To-do item:
Within the records that follow, restate exactly the lines from the line with "しっかり柔らかくなったら、調味料と合わせて味を馴染ませまし" down to the line with "HUDTILLSTÅND", including both. Omit the pictures.

━━━━━━━━━━━━━━━━

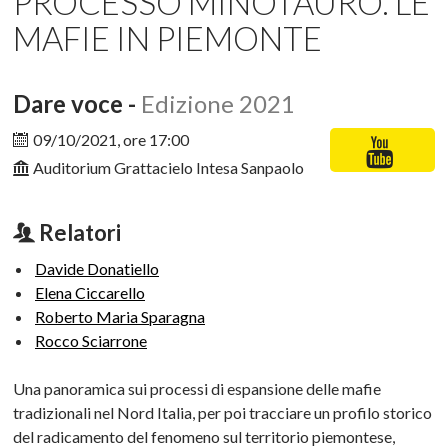
PROCESSO MINOTAURO. LE
MAFIE IN PIEMONTE
Dare voce -
Edizione 2021
09/10/2021, ore 17:00
Auditorium Grattacielo Intesa Sanpaolo
Relatori
Davide Donatiello
Elena Ciccarello
Roberto Maria Sparagna
Rocco Sciarrone
Una panoramica sui processi di espansione delle mafie
tradizionali nel Nord Italia, per poi tracciare un profilo storico
del radicamento del fenomeno sul territorio piemontese,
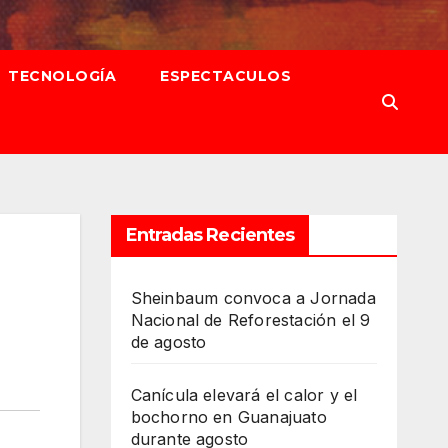
TECNOLOGÍA
ESPECTACULOS
Entradas Recientes
Sheinbaum convoca a Jornada
Nacional de Reforestación el 9
de agosto
Canícula elevará el calor y el
bochorno en Guanajuato
durante agosto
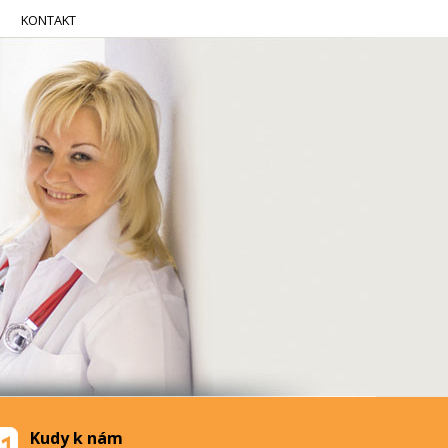
KONTAKT
Kudy k nám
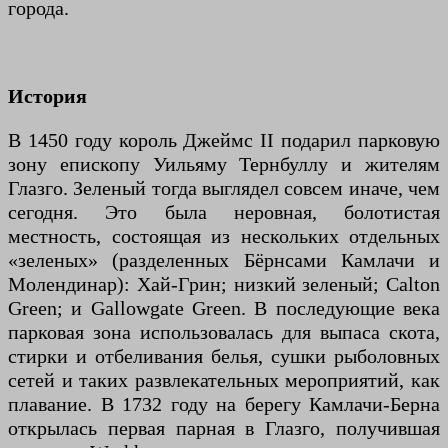
города.
История
В 1450 году король Джеймс II подарил парковую
зону епископу Уильяму Тернбуллу и жителям
Глазго. Зеленый тогда выглядел совсем иначе, чем
сегодня. Это была неровная, болотистая
местность, состоящая из нескольких отдельных
«зеленых» (разделенных Бёрнсами Камлачи и
Молендинар): Хай-Грин; низкий зеленый; Calton
Green; и Gallowgate Green. В последующие века
парковая зона использовалась для выпаса скота,
стирки и отбеливания белья, сушки рыболовных
сетей и таких развлекательных мероприятий, как
плавание. В 1732 году на берегу Камлачи-Берна
открылась первая парная в Глазго, получившая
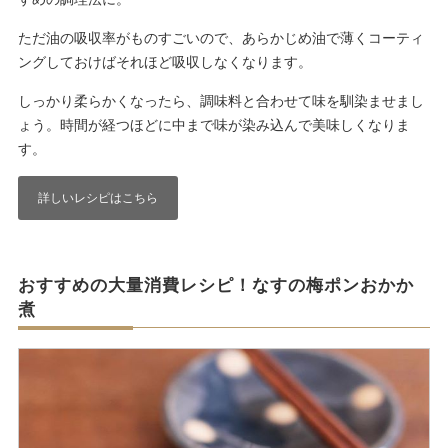
ただ油の吸収率がものすごいので、あらかじめ油で薄くコーティ
ングしておけばそれほど吸収しなくなります。
しっかり柔らかくなったら、調味料と合わせて味を馴染ませまし
ょう。時間が経つほどに中まで味が染み込んで美味しくなりま
す。
詳しいレシピはこちら
おすすめの大量消費レシピ！なすの梅ポンおかか
煮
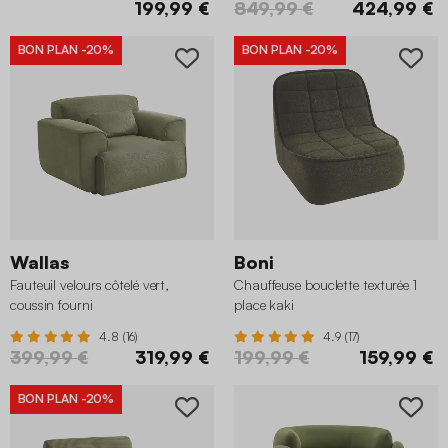
199,99 €
849,99 €
424,99 €
BON PLAN
-20%
BON PLAN
-20%
Wallas
Boni
Fauteuil velours côtelé vert,
Chauffeuse bouclette texturée 1
coussin fourni
place kaki
4.8 (16)
4.9 (17)
399,99 €
319,99 €
199,99 €
159,99 €
BON PLAN
-20%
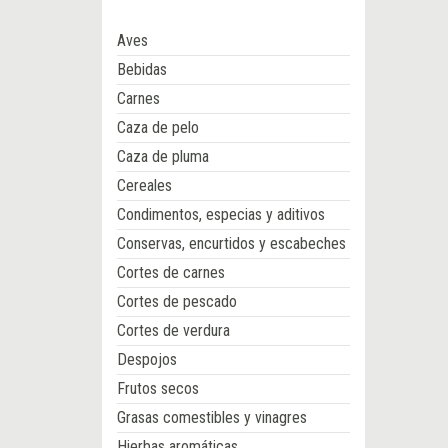
Aves
Bebidas
Carnes
Caza de pelo
Caza de pluma
Cereales
Condimentos, especias y aditivos
Conservas, encurtidos y escabeches
Cortes de carnes
Cortes de pescado
Cortes de verdura
Despojos
Frutos secos
Grasas comestibles y vinagres
Hierbas aromáticas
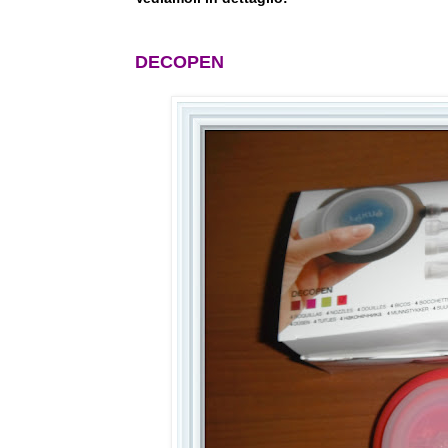
DECOPEN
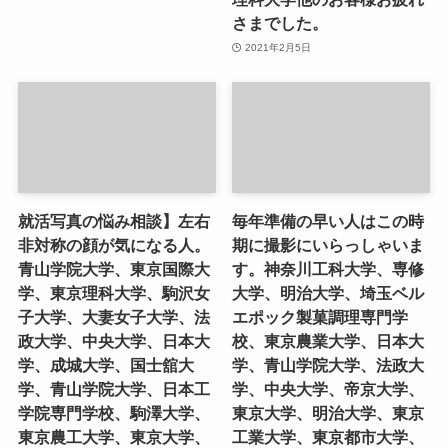
さまでした。
2021年2月5日
就活写真の悩み相談】左右
毎年準備の早い人はこの時
非対称の顔が気になる人。
期に撮影にいらっしゃいま
青山学院大学、東京国際大
す。神奈川工科大学、専修
学、東京理科大学、駒沢女
大学、明治大学、埼玉ベル
子大学、大妻女子大学、法
エポック製菓調理専門学
政大学、中央大学、日本大
校、東京農業大学、日本大
学、成城大学、国士舘大
学、青山学院大学、法政大
学、青山学院大学、日本工
学、中央大学、帝京大学、
学院専門学校、駒澤大学、
東京大学、明治大学、東京
東京農工大学、東京大学、
工業大学、東京都市大学、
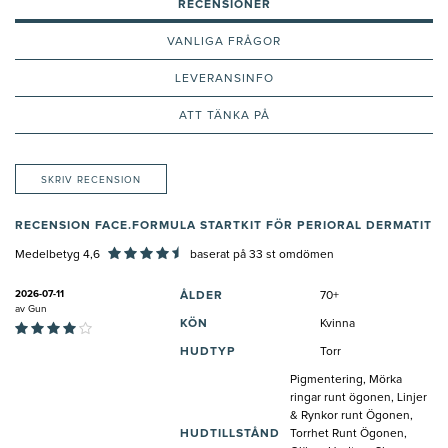
RECENSIONER
VANLIGA FRÅGOR
LEVERANSINFO
ATT TÄNKA PÅ
SKRIV RECENSION
RECENSION FACE.FORMULA STARTKIT FÖR PERIORAL DERMATIT
Medelbetyg 4,6
baserat på
33
st omdömen
2026-07-11
ÅLDER
70+
av
Gun
KÖN
Kvinna
HUDTYP
Torr
Pigmentering, Mörka
ringar runt ögonen, Linjer
& Rynkor runt Ögonen,
HUDTILLSTÅND
Torrhet Runt Ögonen,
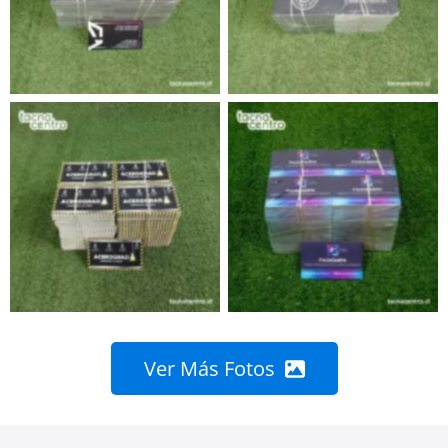
Ver Más Fotos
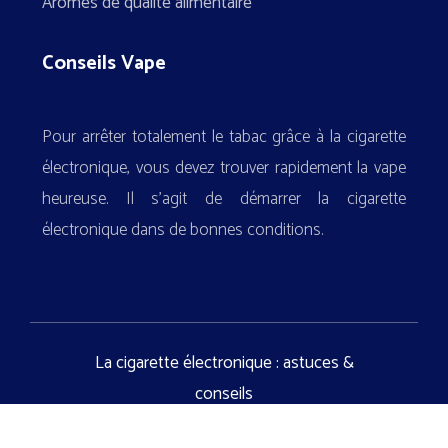
Arômes de qualité alimentaire
Conseils Vape
Pour arrêter totalement le tabac grâce à la cigarette
électronique, vous devez trouver rapidement la vape
heureuse. Il s’agit de démarrer la cigarette
électronique dans de bonnes conditions.
La cigarette électronique : astuces &
conseils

━━━━━━━━━━━━━━━━

Exercise answer:
しっかり柔らかくなったら、調味料と合わせて味を馴染ませまし
ょう。時間が経つほどに中まで味が染み込んで美味しくなりま
す。
詳しいレシピはこちら
おすすめの大量消費レシピ！なすの梅ポンおかか
煮
199,99 €
849,99 €
424,99 €
BON PLAN
-20%
BON PLAN
-20%
Wallas
Boni
Fauteuil velours côtelé vert,
Chauffeuse bouclette texturée 1
coussin fourni
place kaki
4.8 (16)
4.9 (17)
399,99 €
319,99 €
199,99 €
159,99 €
BON PLAN
-20%
Aves
Bebidas
Carnes
Caza de pelo
Caza de pluma
Cereales
Condimentos, especias y aditivos
Conservas, encurtidos y escabeches
Cortes de carnes
Cortes de pescado
Cortes de verdura
Despojos
Frutos secos
Grasas comestibles y vinagres
Hierbas aromáticas
DECOPEN
さまでした。
2021年2月5日
就活写真の悩み相談】左右
毎年準備の早い人はこの時
非対称の顔が気になる人。
期に撮影にいらっしゃいま
青山学院大学、東京国際大
す。神奈川工科大学、専修
学、東京理科大学、駒沢女
大学、明治大学、埼玉ベル
子大学、大妻女子大学、法
エポック製菓調理専門学
政大学、中央大学、日本大
校、東京農業大学、日本大
学、成城大学、国士舘大
学、青山学院大学、法政大
学、青山学院大学、日本工
学、中央大学、帝京大学、
学院専門学校、駒澤大学、
東京大学、明治大学、東京
東京農工大学、東京大学、
工業大学、東京都市大学、
RECENSIONER
VANLIGA FRÅGOR
LEVERANSINFO
ATT TÄNKA PÅ
SKRIV RECENSION
RECENSION FACE.FORMULA STARTKIT FÖR PERIORAL DERMATIT
Medelbetyg 4,6
baserat på
33
st omdömen
2026-07-11
ÅLDER
70+
av
Gun
KÖN
Kvinna
HUDTYP
Torr
Pigmentering, Mörka
ringar runt ögonen, Linjer
& Rynkor runt Ögonen,
HUDTILLSTÅND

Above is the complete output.